Well, it's really a series of little secrets - a kind of mental tug of war with yourself. You keep the lid on until you think something is going to explode, and then you let off a bit of steam - but in another direction. That is to say, you reward yourself when the pressure is too great . . . but in such a way that you move in the direction you want to go instead of sliding back in the direction you are trying to get away from. It is difficult to select an illustration, because the reward must be a very personalized thing, and if I give an example that doesn't happen to turn you on, the point may be lost. But I shall try anyhow, so keep that caution in mind.
During the period I was going through automobile withdrawal, and before I had my bicycle to compensate, the dreary weekends of relative confinement started to weigh heavy. All that beautiful northwest country around me, and I could not get out to it. Renting a car would be far too expensive; talking a friend into a country drive would only rub in the deprivation I was going through and bus rides leave me cold. But then ferry boats are something else again!

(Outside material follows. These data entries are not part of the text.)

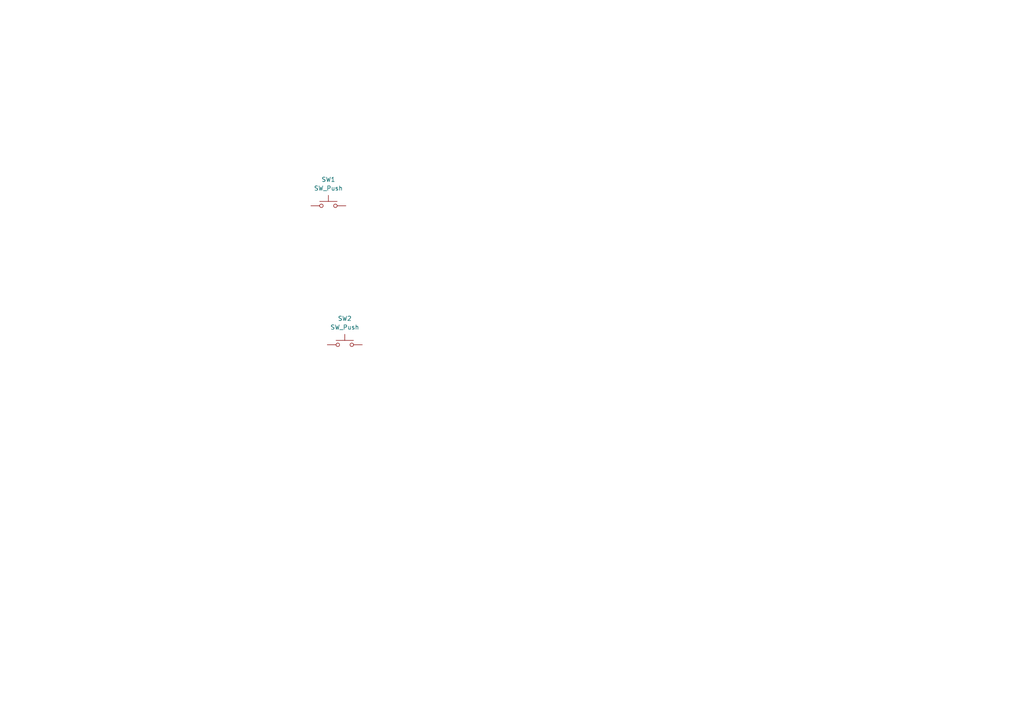
<source format=kicad_sch>
(kicad_sch (version 20231120) (generator "eeschema") (generator_version "8.0") (uuid "d62cec68-5dc5-47b9-9405-4dd35390a128") (paper "A4")  

(symbol (lib_id "Switch:SW_Push") (at 95.25 59.69 0) (unit 1) (exclude_from_sim no) (in_bom yes) (on_board yes) (dnp no) (fields_autoplaced yes) (uuid "798a6b34-0bac-45a8-b1f3-159145703ad2") 

(property "Reference" "SW1" (at 95.25 52.07 0) (effects (font (size 1.27 1.27)))) 

(property "Value" "SW_Push" (at 95.25 54.61 0) (effects (font (size 1.27 1.27)))) 

(property "Footprint" "kbd_SW:CherryMX_Solder_1u" (at 95.25 54.61 0) (effects (font (size 1.27 1.27)) (hide yes))) 

(property "Datasheet" "~" (at 95.25 54.61 0) (effects (font (size 1.27 1.27)) (hide yes))) 

(property "Description" "Push button switch, generic, two pins" (at 95.25 59.69 0) (effects (font (size 1.27 1.27)) (hide yes))) (pin "1" (uuid "c3d9c6ed-ddb8-4be1-ac49-9334a41cb2cb")) (pin "2" (uuid "5ed456d7-15ff-4d2f-855c-b944e7e69fcd")) (instances (project "" (path "/d62cec68-5dc5-47b9-9405-4dd35390a128" (reference "SW1") (unit 1))))) (sheet_instances (path "/" (page "1"))) 

(symbol (lib_id "Switch:SW_Push") (at 100.0 100.0 0) (unit 1) (exclude_from_sim no) (in_bom yes) (on_board yes) (dnp no) (fields_autoplaced yes) (uuid "204580b2-1b94-4870-a5a8-c685465d1728") 

(property "Reference" "SW2" (at 100.0 92.38 0) (effects (font (size 1.27 1.27)))) 

(property "Value" "SW_Push" (at 100.0 94.92 0) (effects (font (size 1.27 1.27)))) 

(property "Footprint" "kbd_SW:CherryMX_Solder_1.25u" (at 100.0 94.92 0) (effects (font (size 1.27 1.27)) (hide yes))) 

(property "Datasheet" "~" (at 100.0 94.92 0) (effects (font (size 1.27 1.27)) (hide yes))) 

(property "Description" "Push button switch, generic, two pins" (at 100.0 100.0 0) (effects (font (size 1.27 1.27)) (hide yes))) (pin "1" (uuid "f4647f33-7e4a-4212-83f6-23e5125031d6")) (pin "2" (uuid "c416a807-ce90-4d61-b81c-eefc6d8fb3d6")) (instances (project "" (path "/d62cec68-5dc5-47b9-9405-4dd35390a128" (reference "SW2") (unit 1))))))
</source>
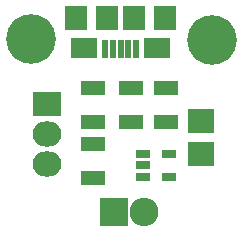
<source format=gbr>
G04 #@! TF.FileFunction,Soldermask,Top*
%FSLAX46Y46*%
G04 Gerber Fmt 4.6, Leading zero omitted, Abs format (unit mm)*
G04 Created by KiCad (PCBNEW 4.0.2-stable) date 3/23/2016 4:19:06 PM*
%MOMM*%
G01*
G04 APERTURE LIST*
%ADD10C,0.100000*%
%ADD11R,2.432000X2.127200*%
%ADD12O,2.432000X2.127200*%
%ADD13R,2.432000X2.432000*%
%ADD14O,2.432000X2.432000*%
%ADD15R,1.212400X0.802400*%
%ADD16R,2.100000X1.300000*%
%ADD17C,4.200000*%
%ADD18R,2.200860X1.997660*%
%ADD19R,1.952400X2.052400*%
%ADD20R,0.552400X1.502400*%
%ADD21R,2.252400X1.752400*%
G04 APERTURE END LIST*
D10*
D11*
X164400000Y-90500000D03*
D12*
X164400000Y-93040000D03*
X164400000Y-95580000D03*
D13*
X170050000Y-99650000D03*
D14*
X172590000Y-99650000D03*
D15*
X172500000Y-94750000D03*
X172500000Y-95700000D03*
X172500000Y-96650000D03*
X174700000Y-96650000D03*
X174700000Y-94750000D03*
D16*
X168300000Y-92050000D03*
X168300000Y-89150000D03*
X168300000Y-96750000D03*
X168300000Y-93850000D03*
X174500000Y-89150000D03*
X174500000Y-92050000D03*
X171500000Y-92050000D03*
X171500000Y-89150000D03*
D17*
X178400000Y-85050000D03*
X163000000Y-85000000D03*
D18*
X177400000Y-91930140D03*
X177400000Y-94769860D03*
D19*
X166812500Y-83185000D03*
X174412500Y-83185000D03*
X169462500Y-83185000D03*
D20*
X169312500Y-85860000D03*
X169962500Y-85860000D03*
X170612500Y-85860000D03*
X171262500Y-85860000D03*
X171912500Y-85860000D03*
D21*
X173712500Y-85735000D03*
X167512500Y-85735000D03*
D19*
X171762500Y-83185000D03*
M02*

</source>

Seattle has long ferry routes out to country islands in the Sound, and for a cost of just a few dollars for the whole day, I was in another world. I returned much refreshed and laughing to the skies at those poor people busting up the freeways to get away from town! That was a piece of creative withdrawal - I removed the pressure, at the same time moving closer to the goal. I also fortified myself with knowledge of a relief valve that I could call upon again.
Replacement is another technique. This is really a longer term reward that fills the gap left by something you've given up. Let's say you've got the habit of fraternizing down at the corner bar every Friday night and you always drop ten or fifteen dollars before Saturday morning rolls around. So you make the Great Sacrifice. Don't, for God's sake, try to sit home on Friday night with a book or TV. You'll be back in the bar within two weeks. Find something you've always wanted to do that involves other people, for that is really what you're looking for. Try a neighborhood discussion group or volleyball at the high school gym. Even if it, too, costs money. The important thing is that you're breaking an addiction, and each one you break gives you that much more confidence.